The opioid settlement further provides that the terms of the debtors’ option to prepay the cash contributions to the opioid trust will be modified, including to extend the debtors’ right to prepay those claims at a specified discount until 18 months, from 12 months previously, after the effective date of the amended plan, and that the terms of the new opioid warrants will be modified so as to be exercisable for six years from the effective date of the amended plan in all cases.

Finally, the debtors and the opioid claimants have agreed in principle on the covenants under the opioid deferred cash payments terms.

UCC settlement

Under the agreement in principle with the unsecured creditors committee, the amended plan will provide for the establishment of a trust for the benefit of the holders of general unsecured claims against the debtors, into which the debtors will contribute $135 million in cash in lieu of the treatment currently under the proposed plan, certain preference actions, $20 million in cash contingent upon both the receipt of regulatory approval of Terlivaz by the U.S. Food and Drug Administration and reaching $100 million of cumulative net sales of Terlivaz, all avoidance actions arising out of the acquisition of Sucampo Pharmaceuticals, Inc. against selling shareholders, 50% of the debtors’ interest in certain claims arising from the debtors 2015 to 2018 share repurchase program, all proceeds of the debtors’ 63% ownership interest in the priority review voucher related to VTS-270 and 35% of the proceeds of a sale of debtors’ priority review voucher related to Stratagraft.

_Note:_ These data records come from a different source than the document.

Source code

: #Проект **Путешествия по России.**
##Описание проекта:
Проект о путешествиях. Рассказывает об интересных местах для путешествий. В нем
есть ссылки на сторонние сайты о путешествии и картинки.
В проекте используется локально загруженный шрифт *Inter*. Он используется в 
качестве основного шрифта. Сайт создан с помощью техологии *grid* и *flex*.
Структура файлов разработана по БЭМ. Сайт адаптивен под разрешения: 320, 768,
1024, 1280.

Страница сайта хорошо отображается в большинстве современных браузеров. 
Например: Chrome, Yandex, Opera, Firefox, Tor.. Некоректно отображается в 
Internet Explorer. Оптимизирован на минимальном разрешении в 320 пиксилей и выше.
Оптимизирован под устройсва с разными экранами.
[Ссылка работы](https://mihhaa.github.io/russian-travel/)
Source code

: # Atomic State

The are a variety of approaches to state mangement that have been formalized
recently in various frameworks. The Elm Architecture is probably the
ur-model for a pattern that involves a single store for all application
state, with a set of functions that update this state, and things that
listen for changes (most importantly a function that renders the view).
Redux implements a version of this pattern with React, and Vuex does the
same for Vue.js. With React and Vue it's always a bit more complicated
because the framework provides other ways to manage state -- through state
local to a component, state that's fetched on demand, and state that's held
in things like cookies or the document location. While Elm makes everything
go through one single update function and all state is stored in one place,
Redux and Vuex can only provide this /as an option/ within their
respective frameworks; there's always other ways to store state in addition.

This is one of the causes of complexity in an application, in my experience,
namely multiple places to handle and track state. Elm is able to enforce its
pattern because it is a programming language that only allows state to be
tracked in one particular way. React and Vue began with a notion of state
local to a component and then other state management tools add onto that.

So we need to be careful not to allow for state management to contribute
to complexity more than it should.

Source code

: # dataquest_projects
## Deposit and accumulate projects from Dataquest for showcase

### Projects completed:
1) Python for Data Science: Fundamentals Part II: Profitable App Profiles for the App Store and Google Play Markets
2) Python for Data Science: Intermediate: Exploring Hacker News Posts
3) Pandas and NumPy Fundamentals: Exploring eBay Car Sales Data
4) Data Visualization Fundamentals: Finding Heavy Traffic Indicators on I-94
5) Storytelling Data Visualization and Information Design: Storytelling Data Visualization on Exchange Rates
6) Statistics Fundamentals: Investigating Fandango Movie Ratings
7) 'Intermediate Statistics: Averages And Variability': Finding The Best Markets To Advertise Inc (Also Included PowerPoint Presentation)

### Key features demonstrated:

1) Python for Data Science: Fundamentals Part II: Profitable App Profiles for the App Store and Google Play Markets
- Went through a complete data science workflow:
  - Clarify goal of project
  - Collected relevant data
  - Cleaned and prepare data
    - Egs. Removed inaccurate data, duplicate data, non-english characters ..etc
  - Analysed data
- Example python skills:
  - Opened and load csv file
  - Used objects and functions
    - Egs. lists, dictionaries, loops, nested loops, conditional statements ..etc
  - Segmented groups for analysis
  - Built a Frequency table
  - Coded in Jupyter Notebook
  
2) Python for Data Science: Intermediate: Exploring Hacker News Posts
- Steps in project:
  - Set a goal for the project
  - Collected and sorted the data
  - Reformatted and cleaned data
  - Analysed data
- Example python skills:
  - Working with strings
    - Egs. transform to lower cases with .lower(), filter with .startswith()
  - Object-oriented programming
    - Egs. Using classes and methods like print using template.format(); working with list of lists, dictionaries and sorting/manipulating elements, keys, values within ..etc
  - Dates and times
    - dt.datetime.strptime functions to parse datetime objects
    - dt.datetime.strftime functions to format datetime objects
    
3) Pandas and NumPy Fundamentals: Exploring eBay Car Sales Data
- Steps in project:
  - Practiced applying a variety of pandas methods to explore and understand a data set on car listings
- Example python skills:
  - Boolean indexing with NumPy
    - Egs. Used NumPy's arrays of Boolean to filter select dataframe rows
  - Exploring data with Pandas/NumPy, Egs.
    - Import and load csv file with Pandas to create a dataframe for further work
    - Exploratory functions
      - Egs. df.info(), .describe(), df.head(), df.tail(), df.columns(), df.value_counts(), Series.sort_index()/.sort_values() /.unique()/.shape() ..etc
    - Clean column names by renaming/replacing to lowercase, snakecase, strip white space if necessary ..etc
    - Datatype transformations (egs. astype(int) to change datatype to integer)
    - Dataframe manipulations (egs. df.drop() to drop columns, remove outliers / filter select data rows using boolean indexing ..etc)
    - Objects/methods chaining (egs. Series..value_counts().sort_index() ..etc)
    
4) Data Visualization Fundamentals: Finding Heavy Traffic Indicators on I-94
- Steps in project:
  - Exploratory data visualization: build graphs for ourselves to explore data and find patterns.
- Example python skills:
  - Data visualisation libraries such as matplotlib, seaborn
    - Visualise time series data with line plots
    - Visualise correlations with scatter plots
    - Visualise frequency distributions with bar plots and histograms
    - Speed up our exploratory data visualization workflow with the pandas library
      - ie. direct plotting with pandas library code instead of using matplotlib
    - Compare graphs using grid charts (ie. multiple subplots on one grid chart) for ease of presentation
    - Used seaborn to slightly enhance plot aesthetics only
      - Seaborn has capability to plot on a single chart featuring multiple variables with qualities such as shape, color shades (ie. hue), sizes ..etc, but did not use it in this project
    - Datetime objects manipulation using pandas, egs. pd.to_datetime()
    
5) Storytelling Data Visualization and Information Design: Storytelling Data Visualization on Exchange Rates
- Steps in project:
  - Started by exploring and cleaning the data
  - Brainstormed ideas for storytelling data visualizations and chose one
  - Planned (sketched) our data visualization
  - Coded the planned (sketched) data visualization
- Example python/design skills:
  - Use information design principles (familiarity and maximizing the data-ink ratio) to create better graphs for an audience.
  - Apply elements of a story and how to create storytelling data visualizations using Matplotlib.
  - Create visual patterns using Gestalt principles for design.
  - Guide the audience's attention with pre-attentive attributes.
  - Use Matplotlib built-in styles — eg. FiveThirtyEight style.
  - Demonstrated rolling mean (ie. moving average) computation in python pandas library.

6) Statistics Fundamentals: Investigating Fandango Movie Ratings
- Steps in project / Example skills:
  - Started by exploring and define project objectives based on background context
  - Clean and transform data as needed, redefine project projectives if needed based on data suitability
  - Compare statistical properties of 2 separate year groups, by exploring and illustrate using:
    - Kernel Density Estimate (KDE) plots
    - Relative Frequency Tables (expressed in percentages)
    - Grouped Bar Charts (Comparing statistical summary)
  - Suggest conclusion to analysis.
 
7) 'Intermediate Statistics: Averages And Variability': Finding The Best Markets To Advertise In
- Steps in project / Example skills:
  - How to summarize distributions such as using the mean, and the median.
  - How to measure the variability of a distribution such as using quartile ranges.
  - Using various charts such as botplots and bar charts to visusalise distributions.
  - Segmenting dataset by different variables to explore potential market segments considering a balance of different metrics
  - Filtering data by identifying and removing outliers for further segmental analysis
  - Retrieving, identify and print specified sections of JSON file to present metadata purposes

Second-lien notes settlement

Under the agreement in principle with the settling second-lien noteholders and the second-lien trustee, the holders of second-lien notes will receive new 10% second-lien senior secured notes due 2025 that will have the same principal amount and other economic terms as the existing notes, but will have covenants substantially equivalent to those set forth in the takeback second-lien notes indenture.

The debtors will also pay the reasonable and documented out-of-pocket fees and expenses of the settling second-lien noteholders, the second-lien trustee and the collateral agent for the second-lien notes.

Plan support

Mallinckrodt said its plan is now supported by holders of about 84% of the company's guaranteed unsecured notes; an ad hoc group of first-lien term lenders holding about $1.3 billion of the company's outstanding first-lien term loans; 50 states and territories, and the plaintiffs' executive committee in the opioid multidistrict litigation, which will recommend that more than 1,000 plaintiffs in multi-district litigation against the company support the amended plan and restructuring support agreement; the multi-state governmental entities group, which represents more than 1,300 counties, municipalities, tribes and other governmental entities, across 38 states and territories, with opioid-related litigation against the company; an ad hoc group of second-lien noteholders holding a majority of the outstanding second-lien notes; the unsecured creditors committee; and the opioid-related creditors committee.

Looking forward

The bankruptcy court will hold a confirmation hearing to consider approval of the plan, which will start on Sept. 21.

If the amended plan is confirmed, the company intends to file an examinership proceeding in Ireland to effectuate the reorganization in Ireland, which the company expects may take about 90 to 150 days.

Advisers

Latham & Watkins LLP, Ropes & Gray LLP and Wachtell, Lipton, Rosen & Katz are serving as counsel, Guggenheim Securities, LLC is serving as investment banker and AlixPartners LLP is serving as restructuring adviser to Mallinckrodt.

Dublin-based Mallinckrodt develops, manufactures, markets and distributes specialty pharmaceutical products and therapies. The company filed Chapter 11 bankruptcy on Oct. 12, 2020 under case number 20-12522.